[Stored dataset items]

+ + +

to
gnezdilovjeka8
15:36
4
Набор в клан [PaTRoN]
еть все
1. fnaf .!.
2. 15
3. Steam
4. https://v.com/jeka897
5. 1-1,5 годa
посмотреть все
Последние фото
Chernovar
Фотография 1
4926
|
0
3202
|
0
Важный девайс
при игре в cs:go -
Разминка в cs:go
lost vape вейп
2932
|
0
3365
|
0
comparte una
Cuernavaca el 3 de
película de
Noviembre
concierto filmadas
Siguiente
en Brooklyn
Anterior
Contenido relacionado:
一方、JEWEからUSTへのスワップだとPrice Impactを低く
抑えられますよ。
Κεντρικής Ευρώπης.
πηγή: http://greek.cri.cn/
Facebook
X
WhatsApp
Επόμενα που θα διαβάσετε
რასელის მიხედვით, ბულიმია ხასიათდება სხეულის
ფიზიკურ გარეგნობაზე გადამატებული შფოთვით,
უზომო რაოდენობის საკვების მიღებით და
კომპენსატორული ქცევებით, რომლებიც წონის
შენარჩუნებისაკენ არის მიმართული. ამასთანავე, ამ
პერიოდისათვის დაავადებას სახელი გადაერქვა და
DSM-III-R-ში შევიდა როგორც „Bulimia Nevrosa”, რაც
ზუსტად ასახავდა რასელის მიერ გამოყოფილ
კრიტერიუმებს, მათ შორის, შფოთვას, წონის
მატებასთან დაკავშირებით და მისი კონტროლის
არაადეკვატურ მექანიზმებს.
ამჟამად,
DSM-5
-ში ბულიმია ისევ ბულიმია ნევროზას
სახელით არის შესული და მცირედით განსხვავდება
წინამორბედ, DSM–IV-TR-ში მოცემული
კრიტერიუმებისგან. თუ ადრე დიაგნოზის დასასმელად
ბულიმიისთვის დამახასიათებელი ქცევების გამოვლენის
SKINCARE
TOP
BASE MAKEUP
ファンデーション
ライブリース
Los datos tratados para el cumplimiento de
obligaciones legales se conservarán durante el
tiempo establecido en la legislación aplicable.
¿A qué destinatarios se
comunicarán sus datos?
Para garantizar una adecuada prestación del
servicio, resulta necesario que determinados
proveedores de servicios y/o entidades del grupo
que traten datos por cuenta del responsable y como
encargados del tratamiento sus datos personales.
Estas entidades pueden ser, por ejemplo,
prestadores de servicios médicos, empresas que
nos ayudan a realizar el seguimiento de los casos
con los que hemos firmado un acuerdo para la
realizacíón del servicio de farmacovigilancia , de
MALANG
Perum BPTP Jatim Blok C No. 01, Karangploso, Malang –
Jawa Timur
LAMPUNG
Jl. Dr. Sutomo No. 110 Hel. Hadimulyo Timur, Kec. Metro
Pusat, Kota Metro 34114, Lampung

+ + +

**ACTIVITY**
The records above are to be given again in full, exactly.

**WRITTEN SOLUTION**
to
gnezdilovjeka8
15:36
4
Набор в клан [PaTRoN]
еть все
1. fnaf .!.
2. 15
3. Steam
4. https://v.com/jeka897
5. 1-1,5 годa
посмотреть все
Последние фото
Chernovar
Фотография 1
4926
|
0
3202
|
0
Важный девайс
при игре в cs:go -
Разминка в cs:go
lost vape вейп
2932
|
0
3365
|
0
comparte una
Cuernavaca el 3 de
película de
Noviembre
concierto filmadas
Siguiente
en Brooklyn
Anterior
Contenido relacionado:
一方、JEWEからUSTへのスワップだとPrice Impactを低く
抑えられますよ。
Κεντρικής Ευρώπης.
πηγή: http://greek.cri.cn/
Facebook
X
WhatsApp
Επόμενα που θα διαβάσετε
რასელის მიხედვით, ბულიმია ხასიათდება სხეულის
ფიზიკურ გარეგნობაზე გადამატებული შფოთვით,
უზომო რაოდენობის საკვების მიღებით და
კომპენსატორული ქცევებით, რომლებიც წონის
შენარჩუნებისაკენ არის მიმართული. ამასთანავე, ამ
პერიოდისათვის დაავადებას სახელი გადაერქვა და
DSM-III-R-ში შევიდა როგორც „Bulimia Nevrosa”, რაც
ზუსტად ასახავდა რასელის მიერ გამოყოფილ
კრიტერიუმებს, მათ შორის, შფოთვას, წონის
მატებასთან დაკავშირებით და მისი კონტროლის
არაადეკვატურ მექანიზმებს.
ამჟამად,
DSM-5
-ში ბულიმია ისევ ბულიმია ნევროზას
სახელით არის შესული და მცირედით განსხვავდება
წინამორბედ, DSM–IV-TR-ში მოცემული
კრიტერიუმებისგან. თუ ადრე დიაგნოზის დასასმელად
ბულიმიისთვის დამახასიათებელი ქცევების გამოვლენის
SKINCARE
TOP
BASE MAKEUP
ファンデーション
ライブリース
Los datos tratados para el cumplimiento de
obligaciones legales se conservarán durante el
tiempo establecido en la legislación aplicable.
¿A qué destinatarios se
comunicarán sus datos?
Para garantizar una adecuada prestación del
servicio, resulta necesario que determinados
proveedores de servicios y/o entidades del grupo
que traten datos por cuenta del responsable y como
encargados del tratamiento sus datos personales.
Estas entidades pueden ser, por ejemplo,
prestadores de servicios médicos, empresas que
nos ayudan a realizar el seguimiento de los casos
con los que hemos firmado un acuerdo para la
realizacíón del servicio de farmacovigilancia , de
MALANG
Perum BPTP Jatim Blok C No. 01, Karangploso, Malang –
Jawa Timur
LAMPUNG
Jl. Dr. Sutomo No. 110 Hel. Hadimulyo Timur, Kec. Metro
Pusat, Kota Metro 34114, Lampung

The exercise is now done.